Heart Failure with preserved ejection fraction (HFpEF) is a syndrome with high mortality and an increasing incidence, which is caused by various etiologies and molecular mechanisms. Due to the complex nature of the disease, therapies lowering mortality rates remain unavailable. Hence, there is an urgent need for a better understanding of the cellular disease mechanisms to elucidate therapeutic targets in HFpEF. However, the distinct roles of myocardial cell populations and their contribution to disease progression remain largely elusive.
Here, we performed single-nucleus RNA sequencing from endomyocardial biopsies obtained from six patients with HFpEF without an overt underlying disease-driving pathology and used a publicly available dataset from healthy donors as controls. The patients showed typical risk factors for HFpEF, including hypertension (83%) and diabetes mellitus (33%). All major myocardial cell populations were annotated, including cardiomyocytes (CM), endothelial cells (EC), fibroblasts (FB), and macrophages (MΦ).
Differential gene expression was analyzed using the MAST hurdle model incorporating a random effect to reduce the risk of pseudoreplication bias. Gene expression patterns were analyzed using scoring approaches, enrichment analyses and interaction analyses using CellChat DB.
The strongest transcriptomic alterations were observed in CM. The differentially expressed genes (DEG) in CM suggest a major metabolic shift characterised by the downregulation of genes involved in mitochondrial function and aerobic respiration. This was accompanied by an upregulation in Rho/GTPase pathway genes, which might associate with increased cellular stiffness. Validating this finding, ROCK1, a canonical downstream-effector of Rho/GTPase signaling was upregulated as indicated by immunofluorescence stainings.
Surprisingly, ECs from HFpEF myocardium showed signs of increased angiogenesis but also augmented anti-angiogenic Semaphorin 3 signaling, potentially reflecting compensatory mechanisms involved in the regulation of vascularization in HFpEF.

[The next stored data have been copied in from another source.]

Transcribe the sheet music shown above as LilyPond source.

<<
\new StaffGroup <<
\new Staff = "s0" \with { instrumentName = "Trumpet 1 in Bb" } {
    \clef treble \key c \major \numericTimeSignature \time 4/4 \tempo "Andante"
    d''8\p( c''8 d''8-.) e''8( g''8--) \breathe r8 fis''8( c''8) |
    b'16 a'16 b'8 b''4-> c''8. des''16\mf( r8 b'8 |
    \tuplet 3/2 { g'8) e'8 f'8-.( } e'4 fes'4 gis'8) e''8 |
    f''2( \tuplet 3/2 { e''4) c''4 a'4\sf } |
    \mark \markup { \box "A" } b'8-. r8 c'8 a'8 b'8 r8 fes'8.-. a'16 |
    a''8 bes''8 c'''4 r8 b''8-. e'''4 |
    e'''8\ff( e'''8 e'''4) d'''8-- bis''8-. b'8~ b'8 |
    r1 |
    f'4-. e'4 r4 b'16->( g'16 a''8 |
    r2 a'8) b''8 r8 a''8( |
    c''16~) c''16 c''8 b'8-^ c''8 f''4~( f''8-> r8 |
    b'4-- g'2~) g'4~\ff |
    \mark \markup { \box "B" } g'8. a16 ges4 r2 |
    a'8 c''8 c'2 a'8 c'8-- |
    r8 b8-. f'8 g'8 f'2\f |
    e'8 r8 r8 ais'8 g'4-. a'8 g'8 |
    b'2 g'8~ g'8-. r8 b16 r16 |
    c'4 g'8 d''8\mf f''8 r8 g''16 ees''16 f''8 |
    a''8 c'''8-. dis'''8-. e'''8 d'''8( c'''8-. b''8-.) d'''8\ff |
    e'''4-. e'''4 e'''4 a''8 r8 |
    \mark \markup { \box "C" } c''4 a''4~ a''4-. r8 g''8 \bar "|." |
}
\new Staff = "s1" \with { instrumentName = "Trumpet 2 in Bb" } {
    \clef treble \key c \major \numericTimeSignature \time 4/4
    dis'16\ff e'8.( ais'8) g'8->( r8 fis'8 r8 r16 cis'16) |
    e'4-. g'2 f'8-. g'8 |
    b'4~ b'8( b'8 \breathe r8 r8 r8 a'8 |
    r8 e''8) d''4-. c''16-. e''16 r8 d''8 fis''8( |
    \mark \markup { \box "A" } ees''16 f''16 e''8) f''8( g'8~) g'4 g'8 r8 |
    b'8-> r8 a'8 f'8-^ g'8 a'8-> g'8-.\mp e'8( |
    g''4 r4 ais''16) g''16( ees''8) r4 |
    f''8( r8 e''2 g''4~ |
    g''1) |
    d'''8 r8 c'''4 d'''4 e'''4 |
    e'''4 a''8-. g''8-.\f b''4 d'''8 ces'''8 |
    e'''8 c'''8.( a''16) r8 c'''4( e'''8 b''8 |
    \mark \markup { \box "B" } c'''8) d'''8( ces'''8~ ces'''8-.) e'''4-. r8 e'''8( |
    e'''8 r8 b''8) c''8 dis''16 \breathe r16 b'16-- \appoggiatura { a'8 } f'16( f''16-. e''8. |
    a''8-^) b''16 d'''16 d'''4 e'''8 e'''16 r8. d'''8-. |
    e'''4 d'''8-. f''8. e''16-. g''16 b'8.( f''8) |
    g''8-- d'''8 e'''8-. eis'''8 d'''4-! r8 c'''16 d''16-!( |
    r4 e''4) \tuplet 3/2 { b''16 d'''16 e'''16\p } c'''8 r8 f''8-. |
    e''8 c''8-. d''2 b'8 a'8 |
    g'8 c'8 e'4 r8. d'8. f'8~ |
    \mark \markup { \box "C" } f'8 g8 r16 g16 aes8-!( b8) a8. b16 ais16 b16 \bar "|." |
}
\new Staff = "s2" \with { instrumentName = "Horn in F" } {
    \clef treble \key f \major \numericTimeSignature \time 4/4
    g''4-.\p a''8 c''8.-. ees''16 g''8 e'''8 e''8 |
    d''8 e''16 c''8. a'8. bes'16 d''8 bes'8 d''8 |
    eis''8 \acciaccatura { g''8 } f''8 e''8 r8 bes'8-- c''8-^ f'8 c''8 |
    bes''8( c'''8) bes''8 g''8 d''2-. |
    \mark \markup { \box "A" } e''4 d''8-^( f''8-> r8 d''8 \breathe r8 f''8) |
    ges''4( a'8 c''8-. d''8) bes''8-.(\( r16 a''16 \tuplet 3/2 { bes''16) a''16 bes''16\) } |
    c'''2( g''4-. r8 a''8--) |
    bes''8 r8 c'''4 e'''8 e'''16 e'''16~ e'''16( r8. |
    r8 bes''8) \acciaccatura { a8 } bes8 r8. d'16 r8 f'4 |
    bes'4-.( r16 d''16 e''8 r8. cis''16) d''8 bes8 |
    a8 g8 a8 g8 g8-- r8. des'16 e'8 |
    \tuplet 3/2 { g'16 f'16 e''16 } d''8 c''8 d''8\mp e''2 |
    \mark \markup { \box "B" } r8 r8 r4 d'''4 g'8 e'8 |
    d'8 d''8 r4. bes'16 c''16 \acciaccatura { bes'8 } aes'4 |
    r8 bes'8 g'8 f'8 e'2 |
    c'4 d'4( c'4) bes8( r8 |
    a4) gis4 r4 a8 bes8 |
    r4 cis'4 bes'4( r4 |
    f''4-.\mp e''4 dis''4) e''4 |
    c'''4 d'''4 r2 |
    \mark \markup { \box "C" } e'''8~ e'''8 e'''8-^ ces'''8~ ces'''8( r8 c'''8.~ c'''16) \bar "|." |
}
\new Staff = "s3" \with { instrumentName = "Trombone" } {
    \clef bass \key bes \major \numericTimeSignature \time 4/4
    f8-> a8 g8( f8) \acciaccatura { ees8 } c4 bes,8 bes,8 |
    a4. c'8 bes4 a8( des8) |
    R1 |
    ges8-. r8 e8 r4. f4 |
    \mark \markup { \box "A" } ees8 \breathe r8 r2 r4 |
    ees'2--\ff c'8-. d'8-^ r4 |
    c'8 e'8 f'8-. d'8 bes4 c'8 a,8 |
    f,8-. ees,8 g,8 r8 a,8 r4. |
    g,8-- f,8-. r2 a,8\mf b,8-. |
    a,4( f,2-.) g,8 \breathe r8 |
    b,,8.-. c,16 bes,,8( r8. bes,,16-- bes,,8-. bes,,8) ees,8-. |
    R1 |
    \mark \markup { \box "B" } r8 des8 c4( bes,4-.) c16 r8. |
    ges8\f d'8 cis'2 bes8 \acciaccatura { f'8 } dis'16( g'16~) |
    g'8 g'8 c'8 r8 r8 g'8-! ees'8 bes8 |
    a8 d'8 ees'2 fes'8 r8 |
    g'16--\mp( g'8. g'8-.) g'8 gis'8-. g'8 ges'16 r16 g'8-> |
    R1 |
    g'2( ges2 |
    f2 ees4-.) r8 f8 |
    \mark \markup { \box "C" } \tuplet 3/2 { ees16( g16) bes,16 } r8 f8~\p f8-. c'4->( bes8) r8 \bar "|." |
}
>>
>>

In MΦ, we observed an overall pro-inflammatory phenotype. Whereas there was no shift in the ratio of tissue resident to bone marrow-derived MΦ, we observed a robust upregulation of multiple MHC class II (MHC-II) genes, their upstream regulators (i.e. CIITA) and processing components, while MHC class I molecules was unaltered. The expression of MHC-II genes correlated with the expression of IFNγ response genes with MHC-IIhigh MΦ exhibited a particularly pro-inflammatory phenotype.
This study presents the first snRNA-Seq analysis of human HFpEF myocardium, uncovering cell type–specific transcriptomic signatures linked to metabolic dysfunction, vascular remodeling, and inflammation. The data confirm key hallmarks of HFpEF, including metabolic and inflammatory alterations, while revealing novel mechanisms such as enhanced interferon-γ signaling in immune cells and opposing angiogenic pathways in endothelial cells. These findings provide new insight into the cellular mechanisms driving HFpEF and highlight potential therapeutic targets.